YOUR OBJECTIVE: The entries below contain a stretch that opens with the line containing "computer keyboard: present" and closes with the line containing "planter: present [265,193,380,346]"; set down that stretch exactly, both ends included, and nothing else.

Object-level change descriptions:
◆ ◆ ◆ ◆ ◆ ◆ ◆
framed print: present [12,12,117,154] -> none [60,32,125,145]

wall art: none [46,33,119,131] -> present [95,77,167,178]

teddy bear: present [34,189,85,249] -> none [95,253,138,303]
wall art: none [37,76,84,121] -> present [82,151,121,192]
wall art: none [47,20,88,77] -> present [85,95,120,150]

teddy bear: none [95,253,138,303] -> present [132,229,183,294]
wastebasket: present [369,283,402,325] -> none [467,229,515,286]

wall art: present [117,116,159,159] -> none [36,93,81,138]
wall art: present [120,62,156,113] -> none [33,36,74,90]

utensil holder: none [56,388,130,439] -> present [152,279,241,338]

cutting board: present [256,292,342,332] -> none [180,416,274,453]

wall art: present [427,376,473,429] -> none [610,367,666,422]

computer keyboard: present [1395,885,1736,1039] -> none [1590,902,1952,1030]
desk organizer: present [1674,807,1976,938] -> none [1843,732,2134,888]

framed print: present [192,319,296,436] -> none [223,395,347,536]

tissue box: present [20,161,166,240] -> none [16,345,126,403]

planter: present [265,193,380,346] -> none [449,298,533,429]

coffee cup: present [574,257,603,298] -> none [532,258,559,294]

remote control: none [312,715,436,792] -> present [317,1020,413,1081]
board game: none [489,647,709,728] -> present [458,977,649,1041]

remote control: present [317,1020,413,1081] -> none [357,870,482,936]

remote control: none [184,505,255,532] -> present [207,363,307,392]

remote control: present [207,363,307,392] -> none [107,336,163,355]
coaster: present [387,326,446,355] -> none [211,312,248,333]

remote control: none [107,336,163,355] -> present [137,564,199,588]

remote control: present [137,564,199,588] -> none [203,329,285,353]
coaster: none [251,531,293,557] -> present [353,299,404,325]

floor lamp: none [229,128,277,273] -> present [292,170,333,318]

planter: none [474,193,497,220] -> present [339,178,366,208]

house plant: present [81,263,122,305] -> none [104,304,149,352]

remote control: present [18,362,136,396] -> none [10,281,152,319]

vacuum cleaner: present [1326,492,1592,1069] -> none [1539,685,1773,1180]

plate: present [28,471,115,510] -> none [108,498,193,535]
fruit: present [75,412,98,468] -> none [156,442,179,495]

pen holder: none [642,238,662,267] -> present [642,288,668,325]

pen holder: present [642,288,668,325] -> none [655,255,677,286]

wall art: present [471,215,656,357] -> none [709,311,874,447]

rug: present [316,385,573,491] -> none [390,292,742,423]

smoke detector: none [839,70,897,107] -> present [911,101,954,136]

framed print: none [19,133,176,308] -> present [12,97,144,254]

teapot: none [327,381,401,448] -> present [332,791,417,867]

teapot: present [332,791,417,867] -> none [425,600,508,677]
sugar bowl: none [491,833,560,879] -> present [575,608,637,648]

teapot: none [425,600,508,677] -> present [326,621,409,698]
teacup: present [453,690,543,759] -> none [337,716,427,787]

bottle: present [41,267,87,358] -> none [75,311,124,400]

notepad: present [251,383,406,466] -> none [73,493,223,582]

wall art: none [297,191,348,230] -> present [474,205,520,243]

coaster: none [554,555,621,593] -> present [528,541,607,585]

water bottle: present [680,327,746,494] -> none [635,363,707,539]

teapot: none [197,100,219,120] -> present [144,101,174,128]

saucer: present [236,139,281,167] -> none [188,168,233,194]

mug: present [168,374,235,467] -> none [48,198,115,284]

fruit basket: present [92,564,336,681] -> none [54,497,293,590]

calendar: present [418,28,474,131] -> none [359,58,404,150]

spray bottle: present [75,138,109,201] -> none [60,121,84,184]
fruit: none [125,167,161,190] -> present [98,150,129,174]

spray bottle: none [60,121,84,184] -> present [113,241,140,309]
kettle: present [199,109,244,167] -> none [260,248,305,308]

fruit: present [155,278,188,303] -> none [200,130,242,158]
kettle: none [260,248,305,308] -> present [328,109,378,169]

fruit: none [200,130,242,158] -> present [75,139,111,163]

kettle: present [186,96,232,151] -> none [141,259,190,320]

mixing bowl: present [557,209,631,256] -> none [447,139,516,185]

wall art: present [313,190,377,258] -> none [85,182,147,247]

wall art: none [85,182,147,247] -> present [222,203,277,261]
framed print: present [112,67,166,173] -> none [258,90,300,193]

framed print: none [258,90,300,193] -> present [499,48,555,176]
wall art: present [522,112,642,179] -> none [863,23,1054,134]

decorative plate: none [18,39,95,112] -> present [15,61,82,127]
◆ ◆ ◆ ◆ ◆ ◆ ◆
ANSWER TO THIS EXERCISE:
computer keyboard: present [1395,885,1736,1039] -> none [1590,902,1952,1030]
desk organizer: present [1674,807,1976,938] -> none [1843,732,2134,888]

framed print: present [192,319,296,436] -> none [223,395,347,536]

tissue box: present [20,161,166,240] -> none [16,345,126,403]

planter: present [265,193,380,346] -> none [449,298,533,429]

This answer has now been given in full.